Изменить размер шрифта - +
 – Тебе не приходило в голову, что ты не помнишь этого просто потому, что этого не было? Я знаю, что в твоих глазах я не самый надежный человек, но пойми, Делил… Твоего отца здесь не было. Ты ходила за Виктором как привязанная, помогала ему сажать растения. Ты ведь не стала бы вести себя так с человеком, который тебя обижает? – Она вздыхает. – Может, твоему отцу просто померещилось. Может, ты однажды сказала при нем что‑то неоднозначное. Но может быть и такое, что он попросту ревновал тебя к другому мужчине и боялся, что ты нашла ему замену.

Я внезапно осознаю, что все люди – лжецы. Воспоминания, они как натюрморты, написанные десятью разными подмастерьями одного художника: кто‑то благоволил голубой гамме, кому‑то нравился красный; какие‑то фрагменты резки, как у Пикассо, какие‑то насыщенны, как у Рембрандта; что‑то окажется на первом плане, что‑то – на фоне. Воспоминания – в глазах смотрящего, а два взгляда на одну вещь никогда не совпадут.

В этот момент мне очень хочется быть рядом с Софи. Я хочу, чтобы мы разулись и побегали по красному песку, хочу повисеть с ней на турнике вниз головою. Хочу послушать анекдоты, которые она сама сочиняет, никогда не утруждая себя последней, ключевой репликой; хочу почувствовать, как она жмется ко мне, когда мы приближаемся к пешеходному переходу. Я хочу создавать новые воспоминания, а не искать старые.

– Мне надо домой, – обрываю я ее.

Мама встает проводить меня, но я говорю, что не стоит. Она замирает в нерешительности, но потом все же чмокает меня в щеку на прощание. Я не чувствую между нами никакой связи.

Я выхожу через боковую калитку и иду по гравийной дорожке к своему автомобилю. В этот момент к дому подъезжает грузовик. Из кабины выходит Виктор. Мы растерянно смотрим друг на друга.

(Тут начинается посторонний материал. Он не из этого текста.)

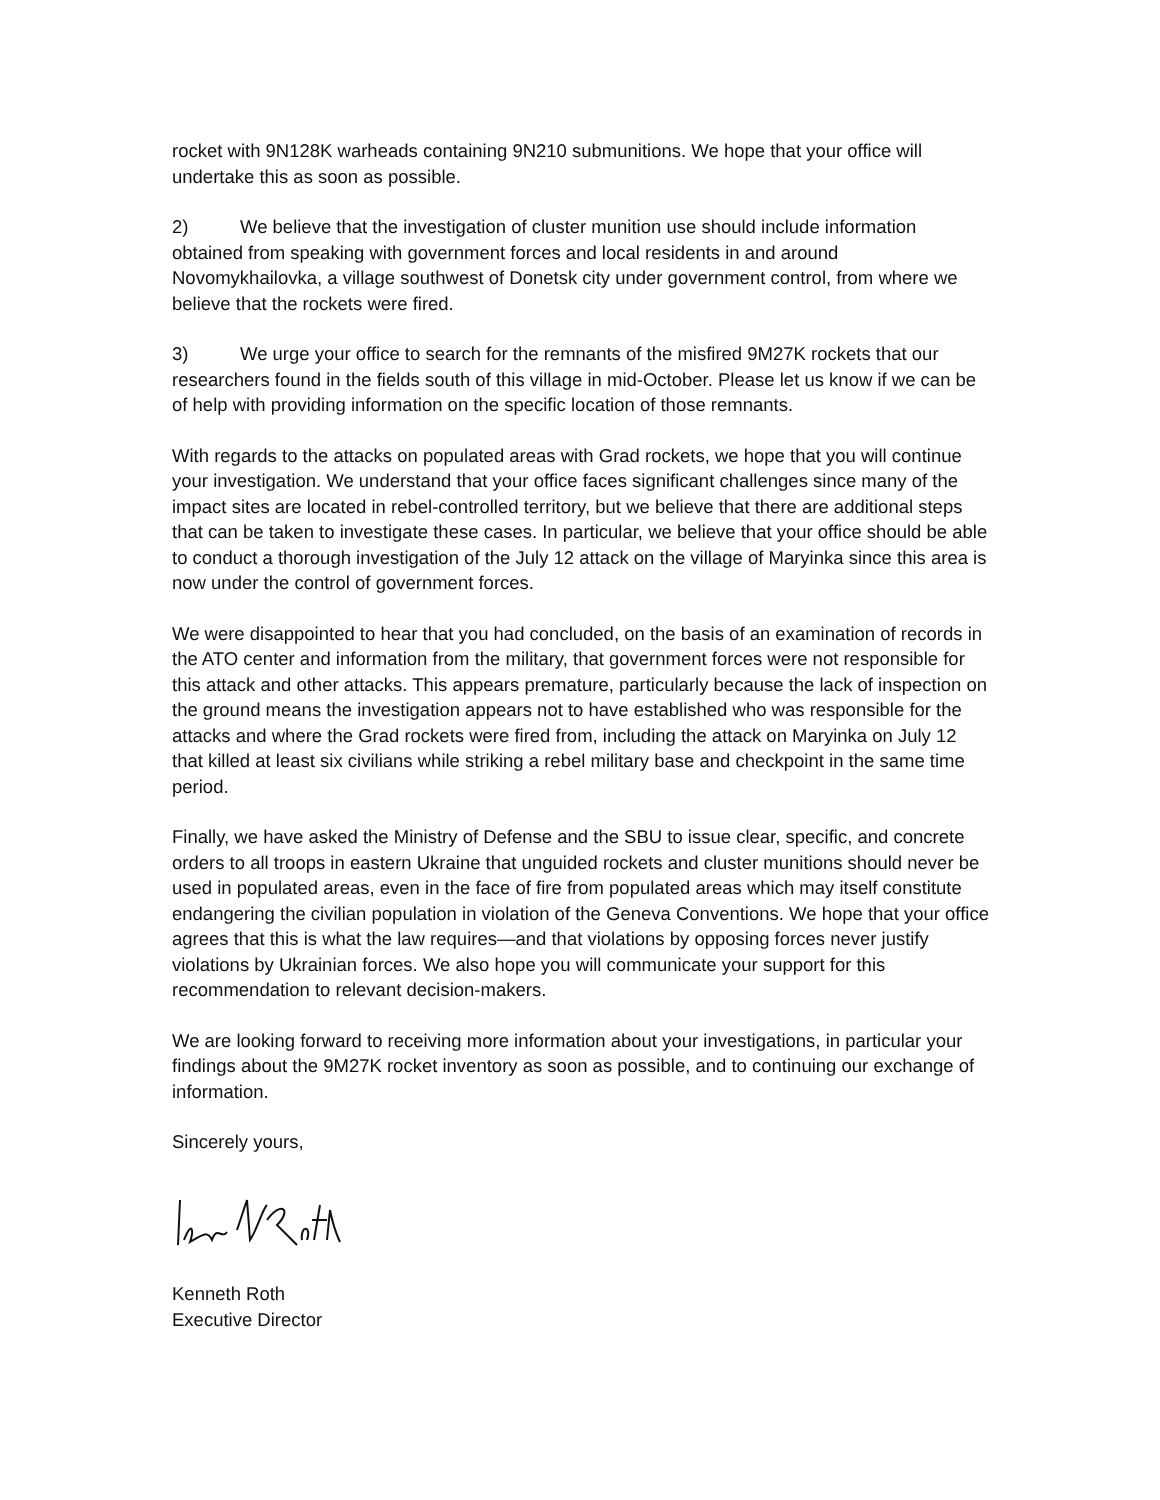rocket with 9N128K warheads containing 9N210 submunitions. We hope that your office will undertake this as soon as possible.
2) We believe that the investigation of cluster munition use should include information obtained from speaking with government forces and local residents in and around Novomykhailovka, a village southwest of Donetsk city under government control, from where we believe that the rockets were fired.
3) We urge your office to search for the remnants of the misfired 9M27K rockets that our researchers found in the fields south of this village in mid-October. Please let us know if we can be of help with providing information on the specific location of those remnants.
With regards to the attacks on populated areas with Grad rockets, we hope that you will continue your investigation. We understand that your office faces significant challenges since many of the impact sites are located in rebel-controlled territory, but we believe that there are additional steps that can be taken to investigate these cases. In particular, we believe that your office should be able to conduct a thorough investigation of the July 12 attack on the village of Maryinka since this area is now under the control of government forces.
We were disappointed to hear that you had concluded, on the basis of an examination of records in the ATO center and information from the military, that government forces were not responsible for this attack and other attacks. This appears premature, particularly because the lack of inspection on the ground means the investigation appears not to have established who was responsible for the attacks and where the Grad rockets were fired from, including the attack on Maryinka on July 12 that killed at least six civilians while striking a rebel military base and checkpoint in the same time period.
Finally, we have asked the Ministry of Defense and the SBU to issue clear, specific, and concrete orders to all troops in eastern Ukraine that unguided rockets and cluster munitions should never be used in populated areas, even in the face of fire from populated areas which may itself constitute endangering the civilian population in violation of the Geneva Conventions. We hope that your office agrees that this is what the law requires—and that violations by opposing forces never justify violations by Ukrainian forces. We also hope you will communicate your support for this recommendation to relevant decision-makers.
We are looking forward to receiving more information about your investigations, in particular your findings about the 9M27K rocket inventory as soon as possible, and to continuing our exchange of information.
Sincerely yours,
Kenneth Roth
Executive Director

– Делия, – говорит он, – я ничего не делал!

Я молчу.

– Погоди! – Он срывает бейсболку и прижимает ее к груди, – я никогда бы не причинил тебе вреда! – заверяет он. – У Элизы больше не могло быть детей, я это знал и благодарил Господа за то, что она успела родить тебя. Я надеялся стать тебе отцом. Я понимаю, ты этого не помнишь, зато я помню превосходно.

Он смотрит на меня серьезными темными глазами, губы у него подрагивают. Он убежден в своей правоте. Я представляю, как бегала за ним и разбрасывала мелкие белые камешки у корней кактусов. В голове откуда ни возьмись всплывают испанские названия растений и животных: el pito, el mapache, el cardo, la garra del Diablo – дятел, енот, чертополох, дьявольский коготь.

– Ты была мне как родная дочь, grilla,  – нарушает он затянувшуюся паузу. – И я любил тебя исключительно отцовской любовью.

Grilla…

Я смотрю, как он сажает лимонное дерево. Мне надоело танцевать вокруг него. Я хочу уже делать лимонад! «Долго еще?» – спрашиваю я. «Довольно долго», – отвечает он. Я сажусь и начинаю ждать. Я подожду. Он подходит и берет меня за руку. «Идем, grilla,  – говорит он. – Ждать нам долго, давай чем‑нибудь перекусим». Он усаживает меня к себе на плечи, поправляет, чтобы мне было удобнее. Его руки, как бабочки, порхают у меня между бедер.

Я дрожащей рукой отпираю дверцу машины.

– Делия, ты в порядке? – с тревогой в голосе спрашивает Виктор.

– Это слово, grilla. … – Из горла вырывается лишь слабый писк. – Что оно значит?

– Grilla?  – повторяет Виктор. – Это сверчок. Такое… как это по‑английски?… ласковое обращение.

Словно издалека я вижу, как моя голова чуть склоняется в кивке.

 

Неудивительно, что Эрик еще спит: на часах всего девять утра. Возле него на кровати лежит пустая бутылка.